▶ _WHAT NEEDS TO BE DONE_
Convert every line of source text in the material below into a Markdown table with the columns "No." and "Line," giving each line a row number and omitting blank lines. Leave the pictures out of the table.

Source texts of formatted documents:
##############################

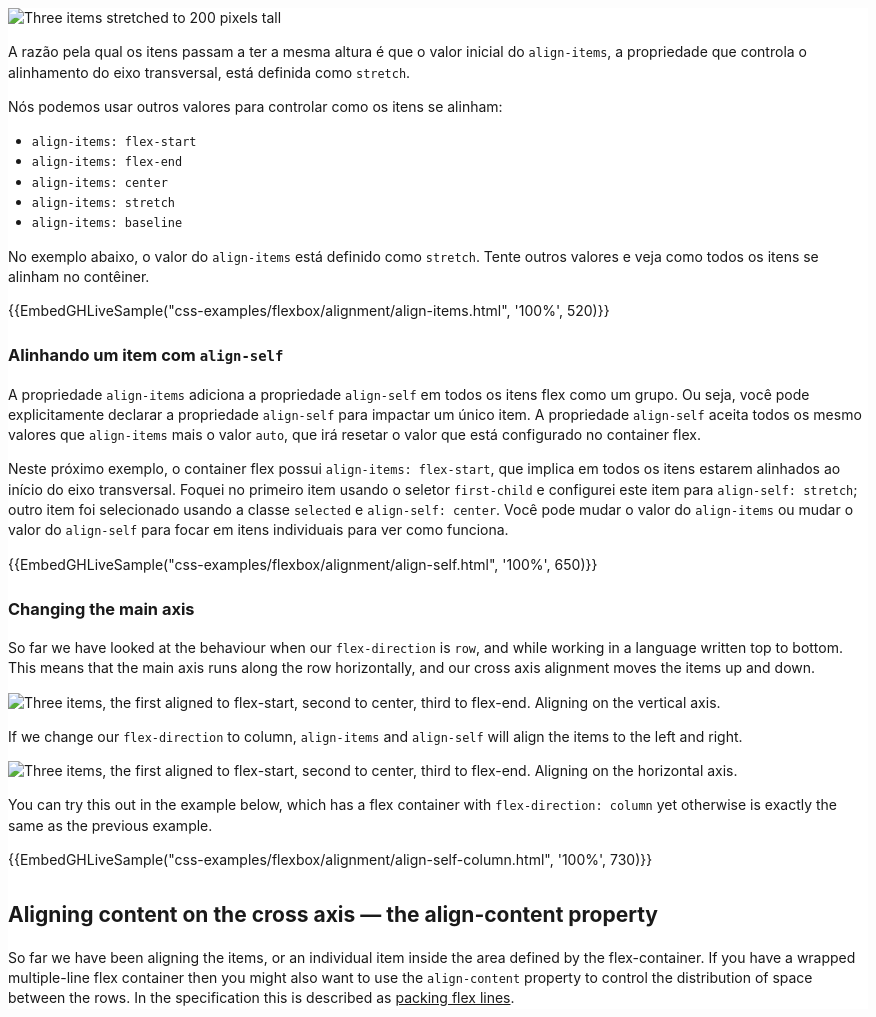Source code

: ![Three items stretched to 200 pixels tall](align3.png)

A razão pela qual os itens passam a ter a mesma altura é que o valor inicial do `align-items`, a propriedade que controla o alinhamento do eixo transversal, está definida como `stretch`.

Nós podemos usar outros valores para controlar como os itens se alinham:

- `align-items: flex-start`
- `align-items: flex-end`
- `align-items: center`
- `align-items: stretch`
- `align-items: baseline`

No exemplo abaixo, o valor do `align-items` está definido como `stretch`. Tente outros valores e veja como todos os itens se alinham no contêiner.

{{EmbedGHLiveSample("css-examples/flexbox/alignment/align-items.html", '100%', 520)}}

### Alinhando um item com `align-self`

A propriedade `align-items` adiciona a propriedade `align-self` em todos os itens flex como um grupo. Ou seja, você pode explicitamente declarar a propriedade `align-self` para impactar um único item. A propriedade `align-self` aceita todos os mesmo valores que `align-items` mais o valor `auto`, que irá resetar o valor que está configurado no container flex.

Neste próximo exemplo, o container flex possui `align-items: flex-start`, que implica em todos os itens estarem alinhados ao início do eixo transversal. Foquei no primeiro item usando o seletor `first-child` e configurei este item para `align-self: stretch`; outro item foi selecionado usando a classe `selected` e `align-self: center`. Você pode mudar o valor do `align-items` ou mudar o valor do `align-self` para focar em itens individuais para ver como funciona.

{{EmbedGHLiveSample("css-examples/flexbox/alignment/align-self.html", '100%', 650)}}

### Changing the main axis

So far we have looked at the behaviour when our `flex-direction` is `row`, and while working in a language written top to bottom. This means that the main axis runs along the row horizontally, and our cross axis alignment moves the items up and down.

![Three items, the first aligned to flex-start, second to center, third to flex-end. Aligning on the vertical axis.](align4.png)

If we change our `flex-direction` to column, `align-items` and `align-self` will align the items to the left and right.

![Three items, the first aligned to flex-start, second to center, third to flex-end. Aligning on the horizontal axis.](align5.png)

You can try this out in the example below, which has a flex container with `flex-direction: column` yet otherwise is exactly the same as the previous example.

{{EmbedGHLiveSample("css-examples/flexbox/alignment/align-self-column.html", '100%', 730)}}

## Aligning content on the cross axis — the align-content property

So far we have been aligning the items, or an individual item inside the area defined by the flex-container. If you have a wrapped multiple-line flex container then you might also want to use the `align-content` property to control the distribution of space between the rows. In the specification this is described as [packing flex lines](https://drafts.csswg.org/css-flexbox/#align-content-property).

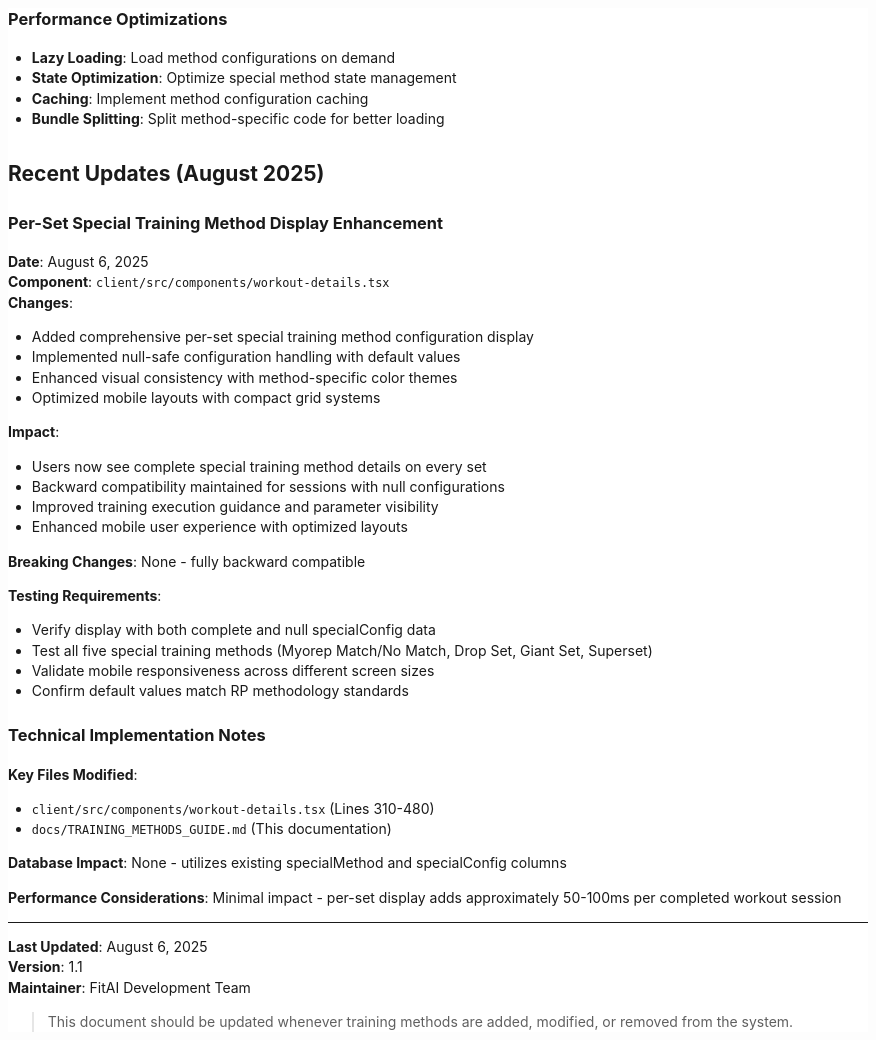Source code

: ### Performance Optimizations

- **Lazy Loading**: Load method configurations on demand
- **State Optimization**: Optimize special method state management
- **Caching**: Implement method configuration caching
- **Bundle Splitting**: Split method-specific code for better loading

## Recent Updates (August 2025)

### Per-Set Special Training Method Display Enhancement

**Date**: August 6, 2025  
**Component**: `client/src/components/workout-details.tsx`  
**Changes**:
- Added comprehensive per-set special training method configuration display
- Implemented null-safe configuration handling with default values
- Enhanced visual consistency with method-specific color themes
- Optimized mobile layouts with compact grid systems

**Impact**:
- Users now see complete special training method details on every set
- Backward compatibility maintained for sessions with null configurations
- Improved training execution guidance and parameter visibility
- Enhanced mobile user experience with optimized layouts

**Breaking Changes**: None - fully backward compatible

**Testing Requirements**:
- Verify display with both complete and null specialConfig data
- Test all five special training methods (Myorep Match/No Match, Drop Set, Giant Set, Superset)
- Validate mobile responsiveness across different screen sizes
- Confirm default values match RP methodology standards

### Technical Implementation Notes

**Key Files Modified**:
- `client/src/components/workout-details.tsx` (Lines 310-480)
- `docs/TRAINING_METHODS_GUIDE.md` (This documentation)

**Database Impact**: None - utilizes existing specialMethod and specialConfig columns

**Performance Considerations**: Minimal impact - per-set display adds approximately 50-100ms per completed workout session

---

**Last Updated**: August 6, 2025  
**Version**: 1.1  
**Maintainer**: FitAI Development Team

> This document should be updated whenever training methods are added, modified, or removed from the system.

##############################

▶ _REPLY TO THE EXERCISE_
| No. | Line |
|---|---|
| 1 | Source code |
| 2 | : ![Three items stretched to 200 pixels tall](align3.png) |
| 3 | A razão pela qual os itens passam a ter a mesma altura é que o valor inicial do `align-items`, a propriedade que controla o alinhamento do eixo transversal, está definida como `stretch`. |
| 4 | Nós podemos usar outros valores para controlar como os itens se alinham: |
| 5 | - `align-items: flex-start` |
| 6 | - `align-items: flex-end` |
| 7 | - `align-items: center` |
| 8 | - `align-items: stretch` |
| 9 | - `align-items: baseline` |
| 10 | No exemplo abaixo, o valor do `align-items` está definido como `stretch`. Tente outros valores e veja como todos os itens se alinham no contêiner. |
| 11 | {{EmbedGHLiveSample("css-examples/flexbox/alignment/align-items.html", '100%', 520)}} |
| 12 | ### Alinhando um item com `align-self` |
| 13 | A propriedade `align-items` adiciona a propriedade `align-self` em todos os itens flex como um grupo. Ou seja, você pode explicitamente declarar a propriedade `align-self` para impactar um único item. A propriedade `align-self` aceita todos os mesmo valores que `align-items` mais o valor `auto`, que irá resetar o valor que está configurado no container flex. |
| 14 | Neste próximo exemplo, o container flex possui `align-items: flex-start`, que implica em todos os itens estarem alinhados ao início do eixo transversal. Foquei no primeiro item usando o seletor `first-child` e configurei este item para `align-self: stretch`; outro item foi selecionado usando a classe `selected` e `align-self: center`. Você pode mudar o valor do `align-items` ou mudar o valor do `align-self` para focar em itens individuais para ver como funciona. |
| 15 | {{EmbedGHLiveSample("css-examples/flexbox/alignment/align-self.html", '100%', 650)}} |
| 16 | ### Changing the main axis |
| 17 | So far we have looked at the behaviour when our `flex-direction` is `row`, and while working in a language written top to bottom. This means that the main axis runs along the row horizontally, and our cross axis alignment moves the items up and down. |
| 18 | ![Three items, the first aligned to flex-start, second to center, third to flex-end. Aligning on the vertical axis.](align4.png) |
| 19 | If we change our `flex-direction` to column, `align-items` and `align-self` will align the items to the left and right. |
| 20 | ![Three items, the first aligned to flex-start, second to center, third to flex-end. Aligning on the horizontal axis.](align5.png) |
| 21 | You can try this out in the example below, which has a flex container with `flex-direction: column` yet otherwise is exactly the same as the previous example. |
| 22 | {{EmbedGHLiveSample("css-examples/flexbox/alignment/align-self-column.html", '100%', 730)}} |
| 23 | ## Aligning content on the cross axis — the align-content property |
| 24 | So far we have been aligning the items, or an individual item inside the area defined by the flex-container. If you have a wrapped multiple-line flex container then you might also want to use the `align-content` property to control the distribution of space between the rows. In the specification this is described as [packing flex lines](https://drafts.csswg.org/css-flexbox/#align-content-property). |
| 25 | Source code |
| 26 | : ### Performance Optimizations |
| 27 | - **Lazy Loading**: Load method configurations on demand |
| 28 | - **State Optimization**: Optimize special method state management |
| 29 | - **Caching**: Implement method configuration caching |
| 30 | - **Bundle Splitting**: Split method-specific code for better loading |
| 31 | ## Recent Updates (August 2025) |
| 32 | ### Per-Set Special Training Method Display Enhancement |
| 33 | **Date**: August 6, 2025   |
| 34 | **Component**: `client/src/components/workout-details.tsx`   |
| 35 | **Changes**: |
| 36 | - Added comprehensive per-set special training method configuration display |
| 37 | - Implemented null-safe configuration handling with default values |
| 38 | - Enhanced visual consistency with method-specific color themes |
| 39 | - Optimized mobile layouts with compact grid systems |
| 40 | **Impact**: |
| 41 | - Users now see complete special training method details on every set |
| 42 | - Backward compatibility maintained for sessions with null configurations |
| 43 | - Improved training execution guidance and parameter visibility |
| 44 | - Enhanced mobile user experience with optimized layouts |
| 45 | **Breaking Changes**: None - fully backward compatible |
| 46 | **Testing Requirements**: |
| 47 | - Verify display with both complete and null specialConfig data |
| 48 | - Test all five special training methods (Myorep Match/No Match, Drop Set, Giant Set, Superset) |
| 49 | - Validate mobile responsiveness across different screen sizes |
| 50 | - Confirm default values match RP methodology standards |
| 51 | ### Technical Implementation Notes |
| 52 | **Key Files Modified**: |
| 53 | - `client/src/components/workout-details.tsx` (Lines 310-480) |
| 54 | - `docs/TRAINING_METHODS_GUIDE.md` (This documentation) |
| 55 | **Database Impact**: None - utilizes existing specialMethod and specialConfig columns |
| 56 | **Performance Considerations**: Minimal impact - per-set display adds approximately 50-100ms per completed workout session |
| 57 | --- |
| 58 | **Last Updated**: August 6, 2025   |
| 59 | **Version**: 1.1   |
| 60 | **Maintainer**: FitAI Development Team |
| 61 | > This document should be updated whenever training methods are added, modified, or removed from the system. |